Good catch!

The entire test package contains a *suite* of unit tests against
methods in the application under test.

They are unit tests because they test the smallest testable part of
the application, which is a single method written by the user.

In practice, multiple unit tests are run sequentially in a test suite.
Each test is independent, not relying on the results of a previous
test. The tests are usually grouped together into a test case class so
that each application class has a test case class. All of this is just
practice and subject to individual use.

JUnit (version 3), on which Android test case classes are based,
simplifies this strategy. The special methods setUp() and tearDown()
are run before and after each test to ensure that each unit test is
independent. Any other method beginning with the string "test" is run
as a unit test.

The only thing that is different is the environment in which an
Android unit test runs. Anything that uses Android has to run within
the Android environment. For that reason, simply calling the
onCreate() method for one of your Activity classes won't work, because
Android has its own lifecycle for objects. That's why the test case
class in the example you cite subclasses
ActivityInstrumentationTestCase2. It is using both JUnit and
InstrumentationTestCase to provide the test case. JUnit allows you to
run the test case class like a JUnit test case, while
InstrumentationTestCase allows you to use Android instrumentation to
control the Activity under test. Even using the virtual machine to run
the class under test wouldn't work correctly.

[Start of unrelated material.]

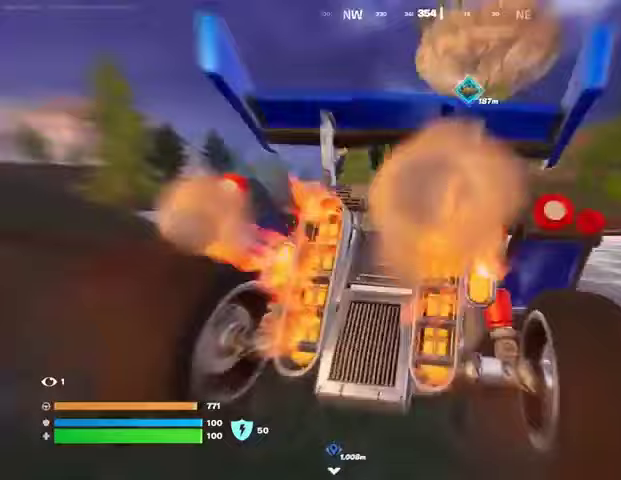
{"buttons": ["L3"], "left_stick": "up", "right_stick": "center", "events": []}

The Activity context is a dependency. You can have dependencies in a
unit test. It's perfectly OK to run a unit test in a particular
context, as long as you have complete control over the context.
ActivityInstrumentationTestCase2 gives you this control, as do other
mock classes in the Android API.

In short, the differences you see between the example and a standard
test case are because of the Android environment.

I would include unit tests of *everything* in my test suite. It's not
so much a matter of it being a GUI, as much as it being a testable
unit. A test in which you enter text in an edit box, click a button,
and see the result is not necessarily a unit test; I would call it a
"functional" test. A test in which you start  put text in an edit box,
call the method processEditBox(), and look at the result that the
method returns *is* a unit test. Putting text in the edit box is
setting up a dependency.

It seems to me that the key point in a unit test is to isolate the
behavior you're testing from all other behaviors in the application,
so that you're not unconsciously using external dependencies.

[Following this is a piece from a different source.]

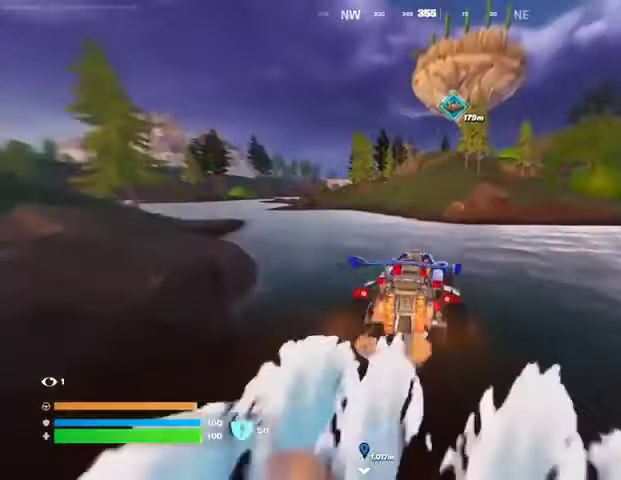
{"buttons": ["L3"], "left_stick": "up", "right_stick": "center", "events": []}
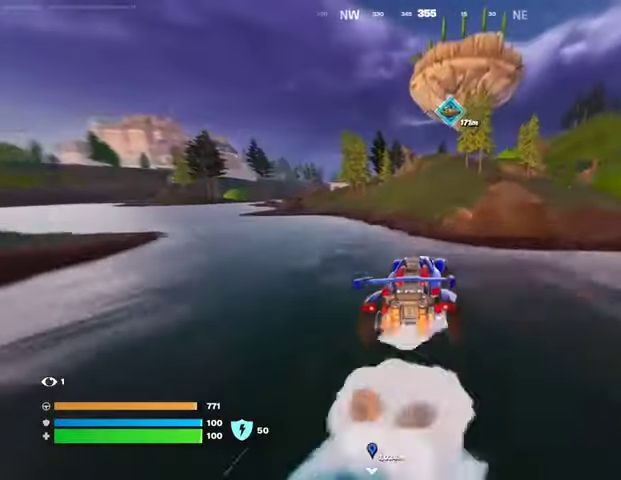
{"buttons": ["L3"], "left_stick": "up-right", "right_stick": "center", "events": [[400, "left_stick", "up-right"]]}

I'm interested in hearing the responses of others in your class, and
your instructor as well.



On Nov 9, 5:47 am, Ians <[email protected]> wrote:
> I'm working on a school project and I'm researching testing
> possibilities for Android applications.
>
> On this 
> page:http://developer.android.com/resources/tutorials/testing/helloandroid...
> Google writes about a unit test.
>
> Is this really a unit test? A Unit test will not integrate all classes
> and will not test in his context. So my opinion is it is not a Unit
> Test but an Integration Test.
>
> What do you think?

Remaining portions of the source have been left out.